# Problem requirements:
Each line of the entries that mentions the string "University" needs to be reported.
========================================================================
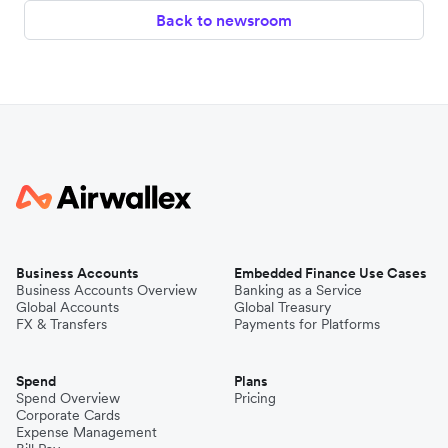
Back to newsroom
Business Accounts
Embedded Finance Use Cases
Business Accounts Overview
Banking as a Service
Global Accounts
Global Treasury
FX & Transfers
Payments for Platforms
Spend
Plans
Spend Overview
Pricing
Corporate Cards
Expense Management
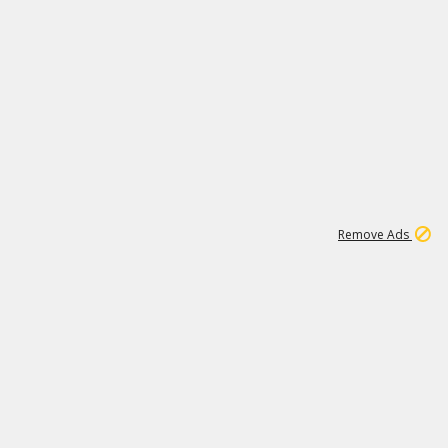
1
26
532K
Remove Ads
========================================================================
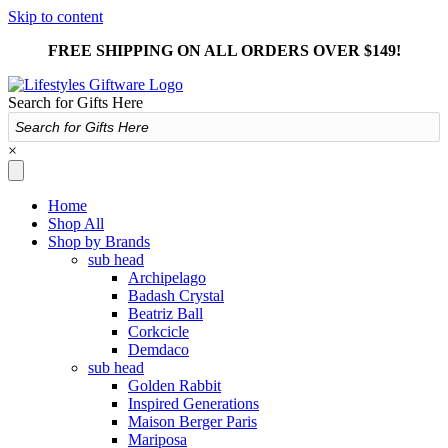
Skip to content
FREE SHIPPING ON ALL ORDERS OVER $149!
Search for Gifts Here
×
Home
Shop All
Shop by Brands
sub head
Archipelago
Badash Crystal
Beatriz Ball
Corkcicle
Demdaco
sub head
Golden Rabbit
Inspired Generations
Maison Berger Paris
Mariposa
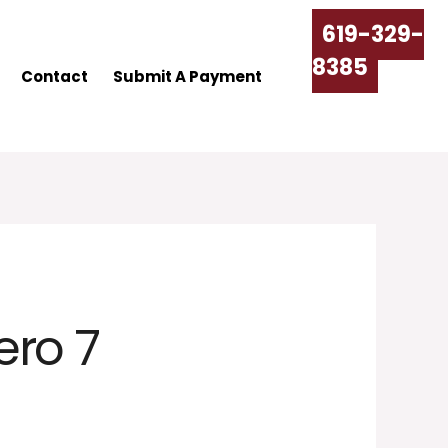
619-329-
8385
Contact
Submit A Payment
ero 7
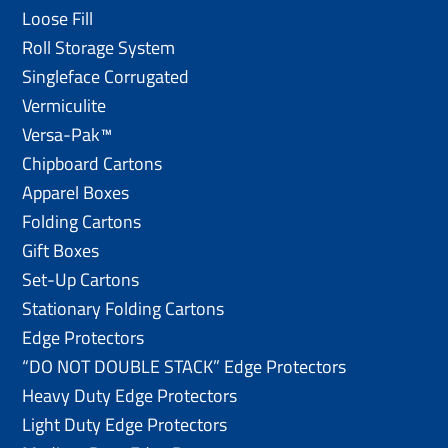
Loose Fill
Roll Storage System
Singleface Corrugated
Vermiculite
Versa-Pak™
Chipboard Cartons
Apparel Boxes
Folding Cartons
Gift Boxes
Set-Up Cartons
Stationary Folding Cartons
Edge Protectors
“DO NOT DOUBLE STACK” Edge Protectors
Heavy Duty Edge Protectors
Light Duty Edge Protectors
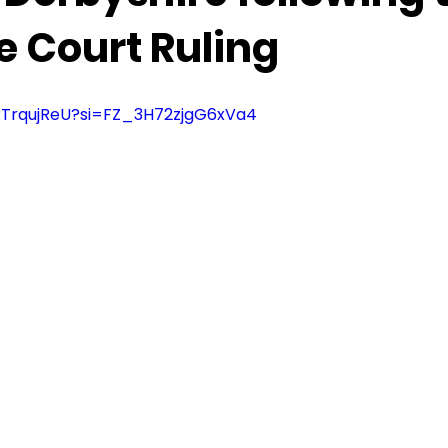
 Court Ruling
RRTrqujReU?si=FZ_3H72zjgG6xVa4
========================================================================
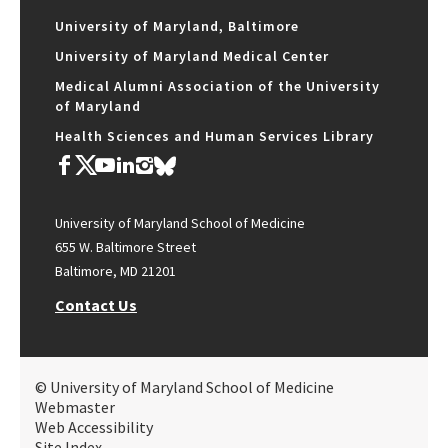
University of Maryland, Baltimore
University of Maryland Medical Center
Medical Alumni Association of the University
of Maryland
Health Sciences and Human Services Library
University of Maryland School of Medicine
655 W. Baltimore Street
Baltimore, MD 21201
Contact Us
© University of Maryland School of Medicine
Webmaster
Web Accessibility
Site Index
========================================================================
# Result of this task:
University of Maryland, Baltimore
University of Maryland Medical Center
Medical Alumni Association of the University
University of Maryland School of Medicine
© University of Maryland School of Medicine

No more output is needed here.